Thanks for your video! BTW, it's totally fine - and it does offer some new info on the DS1000Z. Not enough owners are publishing any in-depth info about the DSO.
A couple of points and questions:
1) The DS2000 allows measurements on MATH - both horizontal, vertical, and all - so if any of that is missing on the DS1000Z, I suspect it's a bug:
2) As mentioned in other threads on the forum, most of the new generation of cheaper DPOs (like the Agilent X-Series, Rigol UltraVision, etc) DON'T have Alt-Triggers. I theorized that perhaps the reason it's not included is because it would be difficult to support intensity-grading of two distinct time bases at a reasonable speed.

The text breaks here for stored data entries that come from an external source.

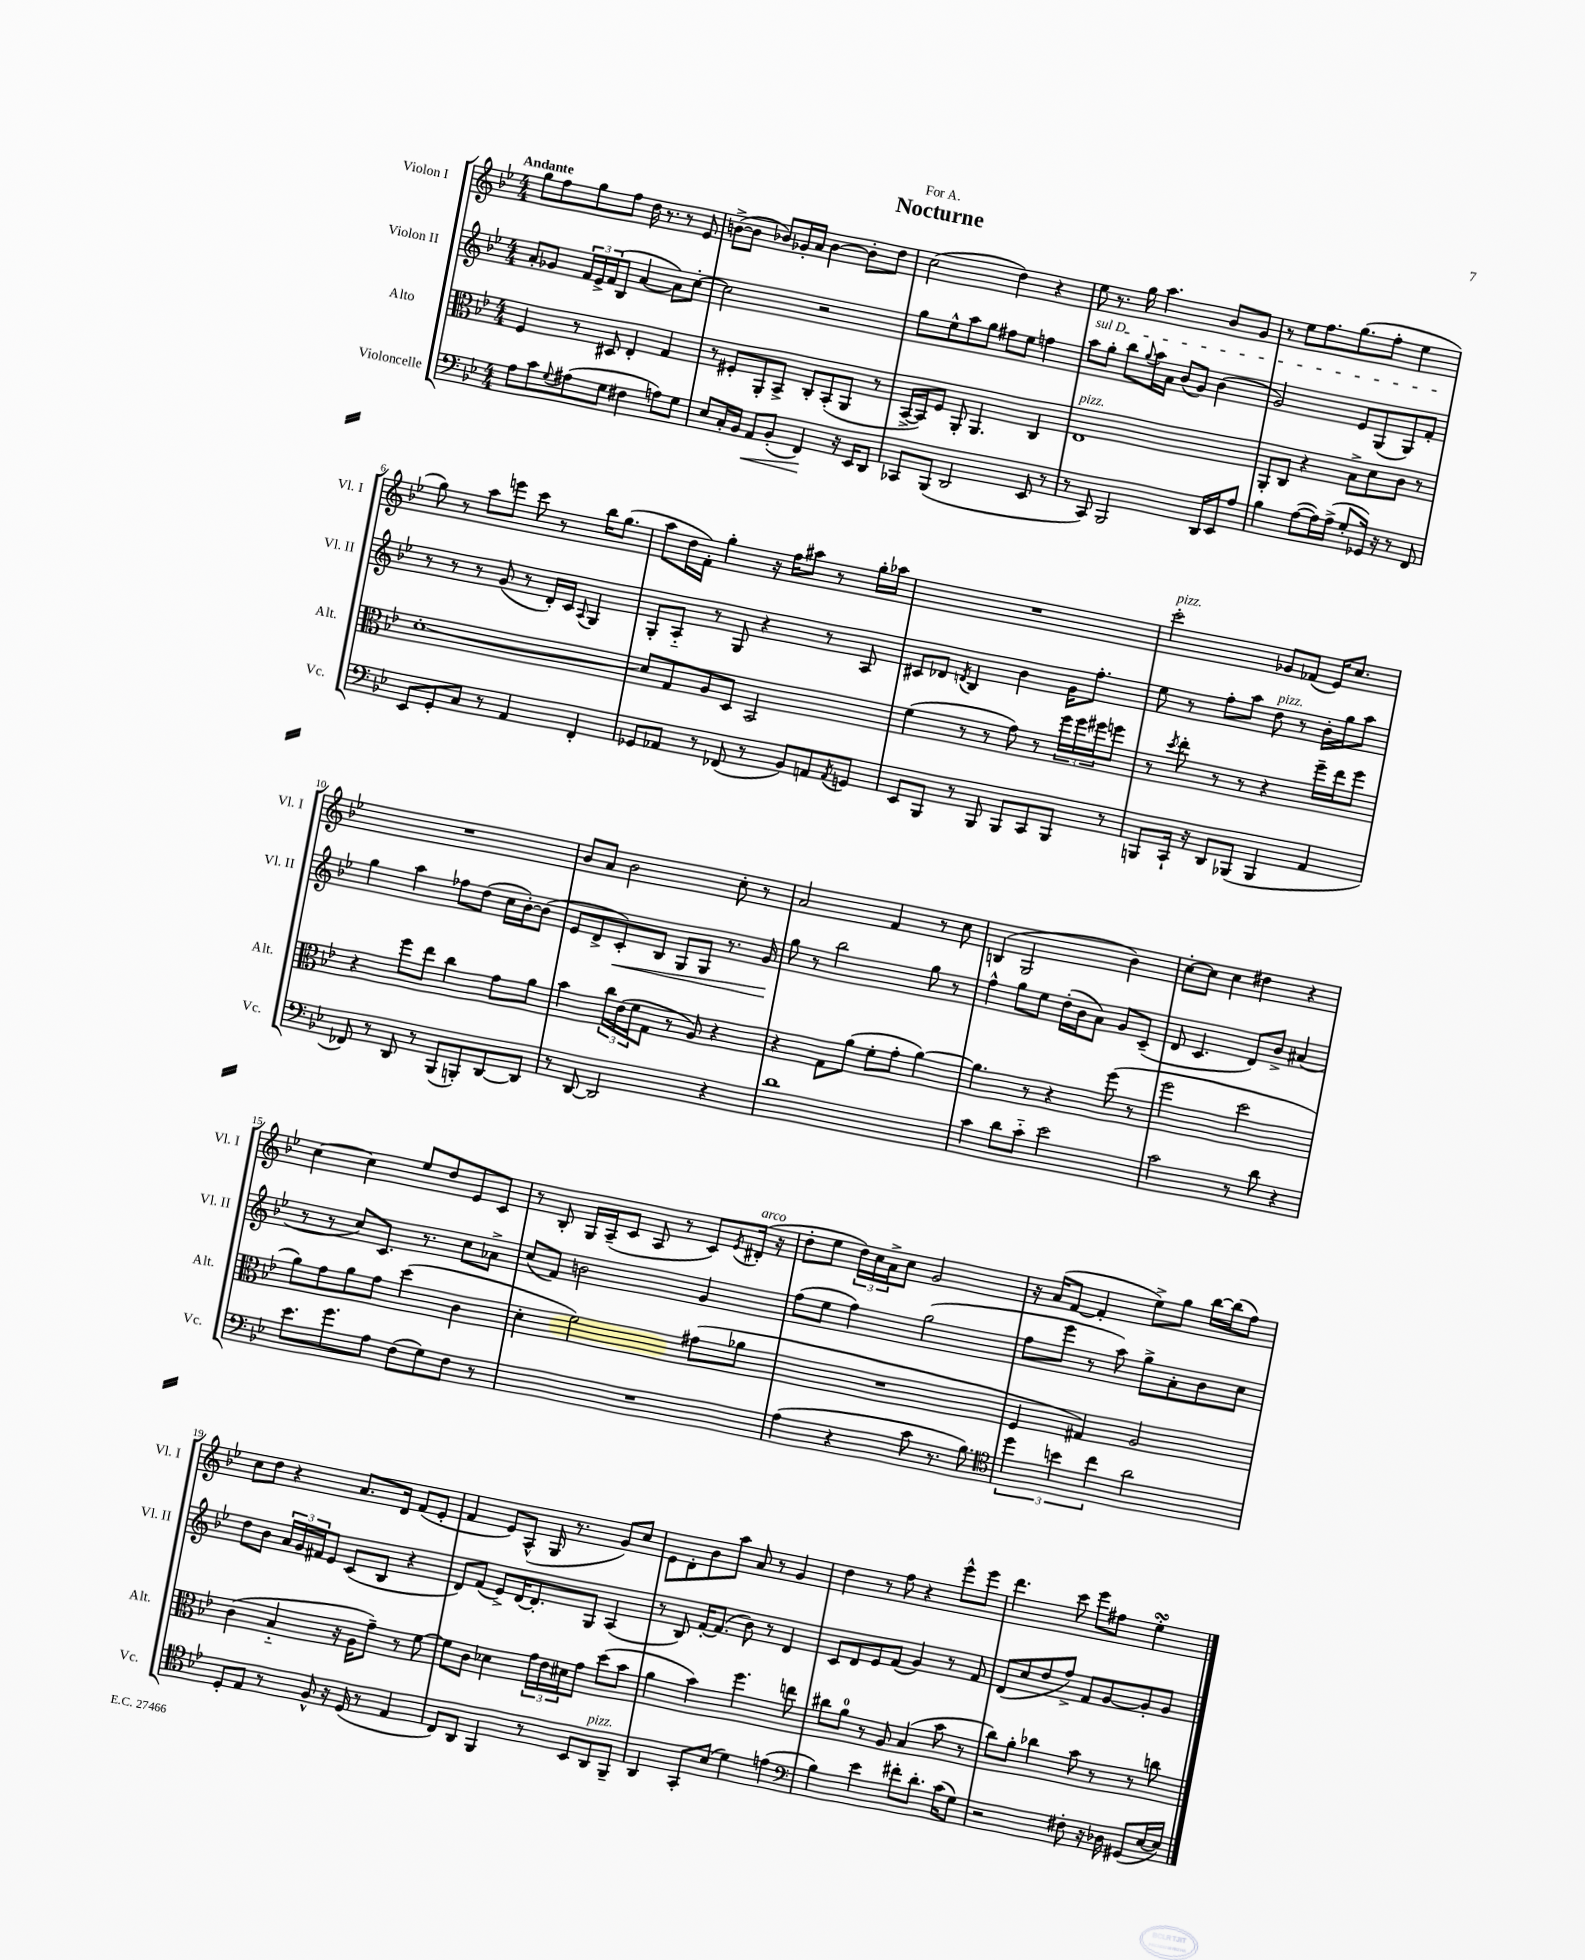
\header { title = "Nocturne" dedication = "For A." }
<<
\new StaffGroup <<
\new Staff = "s0" \with { instrumentName = "Violon I" shortInstrumentName = "Vl. I" } {
    \clef treble \key bes \major \numericTimeSignature \time 4/4 \tempo "Andante"
    g''8 f''8 g''8 f''8 d''16 r8. r8 ees'8 |
    b'8~->( b'8 bes'8) ges'16-. a'16 bes'4~ bes'8-. d''8 |
    c''2( d''4) r4 |
    ees''8 r8. g''16 a''4. bes'8 g'8 |
    r8 ees''8 f''8. g''8.( f''8-. ees''4 |
    g''8) r8 a''8 e'''8 c'''8 r8 bes''16 g''8.( |
    a''8 d''16 f'16-.) g''4-. r16 f''16 ais''8 r8 g''16-. aes''16 |
    R1 |
    c'''2-.^\markup { \italic "pizz." } ges'8 fes'8( ees'16) c''8. |
    R1 |
    bes'8 a'8 bes'2 c''8-. r8 |
    a'2 f'4 r8 c''8 |
    b4( g2 bes'4) |
    c''8~-. c''8 c''4 dis''4 r4 |
    c''4~ c''4 ees''8 d''8 ees'8 c'8 |
    r8 bes8-. g16 a16--( c'8 a8 r8 c'8) \acciaccatura { ees'8 } dis'16-.^\markup { \italic "arco" }( r16 |
    d''8-. ees''8 \tuplet 3/2 { d''16) c''16 a'16-> } c''8 g'2 |
    r16 a'16( f'8~ f'4-. ees''8->) g''8 bes''16~ bes''16( f''8) |
    c''8 d''8 r4 a'8. d'16 f'8( ees'8-. |
    f'4 ees'8) a8-^( g16 r8. g'8) c''8 |
    ees'8 d'8-. bes'8 a''8 a'8 r8 g'4 |
    d''4 r8 f''8 r4 ees'''8-^ ees'''8 |
    d'''4. c'''8 ees'''8 fis''8 ees''4-.\turn \bar "|." |
}
\new Staff = "s1" \with { instrumentName = "Violon II" shortInstrumentName = "Vl. II" } {
    \clef treble \key bes \major \numericTimeSignature \time 4/4
    a'8-. ges'8 \tuplet 3/2 { f'16 ees'16-> f'16( } bes8 a'4~ a'8) c''8~-. |
    c''2 r2 |
    g''8 ees''8-^ a''8 g''8 fis''8 ees''8 f''4 |
    \once \override TextSpanner.bound-details.left.text = \markup { \italic "sul D" } a''8\startTextSpan g''8-. bes''8 \appoggiatura { g''8 } a''16 a'16 bes'8( g'8) bes'4( |
    g'2) ees'8 g8( g8) f'8-.\stopTextSpan |
    r8 r8 r8 g'8( r8 d'16-.) c'16 \appoggiatura { a8 } g4 |
    g8-. a8-_ r8 g8 r4 r8 a8 |
    cis'8 des'8 \acciaccatura { d'8 } bes4 bes'4 g'16 f''8.-. |
    ees''8 r8 f''8-. a''8 d''8^\markup { \italic "pizz." } r8 bes'16-. g''16 a''8 |
    g''4 a''4 fes''8 d''8( c''16 bes'16~-.) bes'8( |
    ees'8 d'8-> c'8-.\<) bes8 g8 g8 r8. g'16\! |
    g''8 r8 bes''2 g''8 r8 |
    f''4-^ g''8 ees''8 d''16-.( bes'16 a'8) g'8 c'8--( |
    d'8 c'4. d'8) bes'8-> ais'4( |
    r8 r8 c''8) c'8. r8. c''8 aes'8-> |
    c''8( f'8) b'2 g'4 |
    f''8( ees''8 f''4) g''2( |
    f''8 ees'''8 r8 a''8) g''8-> a'8-. bes'8 c''8 |
    d''8 bes'8 \tuplet 3/2 { a'16 g'16 fis'16 } ees'8 c'8( bes8 r4 |
    d'8) f'8( ees'8->) d'16~ d'8.-. g8 a4( |
    r8 bes8) f'16~-. f'8.( bes'8) r8 d'4 |
    c'8 d'8 ees'8 f'8( g'4) r8 f'8 |
    d'8( c''8 d''8 f''8->) f'8 g'8~ g'8-. g'8 \bar "|." |
}
\new Staff = "s2" \with { instrumentName = "Alto" shortInstrumentName = "Alt." } {
    \clef alto \key bes \major \numericTimeSignature \time 4/4
    f4 r8 dis8 ees4-. g4 |
    r8 fis8-. a,8-. bes,8-> c8-. bes,8-.( a,8 r8 |
    bes,16~-> bes,16) f8 a,8-. a,4. c4 |
    ees1^\markup { \italic "pizz." } |
    a,8-. c8 r4 bes8-> d'8 c'8 r8 |
    d'1~-. |
    d'8 g8 a8 d8 bes,2 |
    f'4( r8 r8 g'8) r8 \tuplet 3/2 { f''16 f''16 fis''16 } f''8 |
    r8 \acciaccatura { d''8 } ees''8-. r8 r8 r4 f''16-- ees''16 f''8 |
    r4 f''8 ees''8 c''4 g'8 a'8 |
    bes'4 \tuplet 3/2 { c''16 ees'16( f'16 } g8 r8 a8) r4 |
    r4 g8 a'8( f'8-. g'8-. a'4~) |
    a'4. r8 r4 f''8( r8 |
    f''2 d''2 |
    a'8) g'8 a'8 g'8 d''4( c'4 |
    d'4-. f'2) gis'8( aes'8 |
    R1 |
    f4 gis4) a2 |
    c'4( bes4-_ r16 a16 g'8--) r8 f'8~ |
    f'8 c'8 des'4 \tuplet 3/2 { g'16 ees'16 dis'16 } g'8 d''8( bes'8 |
    a'4 bes'4) f''4. e''8 |
    cis''8 a'8-0 r8 a8 bes4( bes'8 r8 |
    c''8) a'8-. ces''4 bes'8 r8 r8 c''8 \bar "|." |
}
\new Staff = "s3" \with { instrumentName = "Violoncelle" shortInstrumentName = "Vc." } {
    \clef bass \key bes \major \numericTimeSignature \time 4/4
    a8 c'8 \appoggiatura { g8 } ais8( g8 fis4 a8) g8 |
    ees8 c16-. bes,16 a,8\< bes,8-.( f,4\!) r16 ees,16 d,8 |
    ces,8 bes,,8( d,2 ees,8 r8 |
    r8 c,8) bes,,2 d,16 ees,16 a8 |
    bes4 a8~( a16) a16->( g8-. ges,16) r16 r8 f,8 |
    ees,8 g,8-. c8 r8 a,4 f,4-. |
    ges,8 aes,8 r8 fes,8( r8 bes,8) a,8 \acciaccatura { a,8 } g,8 |
    ees,8 bes,,8 r8 bes,,8 bes,,8 c,8 bes,,8 r8 |
    b,,8 c,16-! r16 d,8 bes,,8( bes,,4 a,4 |
    fes,8) r8 d,8 r8 bes,,8( b,,8-.) d,8~ d,8 |
    r8 d,8~ d,2 r4 |
    d'1 |
    c'4 d'8 c'8-_ ees'2 |
    c'2 r8 d'8 r4 |
    ees'8. g'8. a8 f8( g8) f8 r8 |
    R1 |
    a4( r4 c'8 r8. bes8.) |
    \clef tenor \tuplet 3/2 { d''4 b'4 c''4 } a'2 |
    d8-. ees8 r8 f8-^ r16 d16( r8 ees4 |
    c8) a,8 f,4 r8 bes,8 a,8^\markup { \italic "pizz." } f,8-- |
    a,4 g,8-. bes8( d'4) e'4( |
    \clef bass bes4) ees'4 fis'8-. d'8.-. c'16( g8) |
    r2 fis8-. r16 des16 gis,8( ees16~ ees16) \bar "|." |
}
>>
>>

In some situations, you can at least achieve a stable display of two non-time-correlated waveforms by using one of the dual source triggers of the Rigol - such as the Delay Trigger - which allows you to trigger after edges (or other conditions) from each channel with an adjustable </>/<>/= time between them. This image shows triggering on two uncorrelated waveforms:
3) Does the DS1000Z allow MATH functions using a REF waveform as a source? This is something missing from the DS2000 - and it would be nice if they would implement this function.
4) In another thread about the DS1000Z, there was some discussion of the fact that the DS1000Z appears to, at many voltage scale settings, to digitally scale (like a camera digital zoom) a smaller set (< 200) of the ADC sample values to fit the screen. This can result in a display that looks like it has horizontal stripes running through it (as in the following image). Unfortunately, Rigol fails to include this info in their datasheets (the DS2000 scales the 500uV setting). Any chance you might test this with a graded signal (such as AM signal) and see how many of the main scale settings (not the fine scale, just the coarse settings) this might be visible on?
Once again - thanks for your efforts!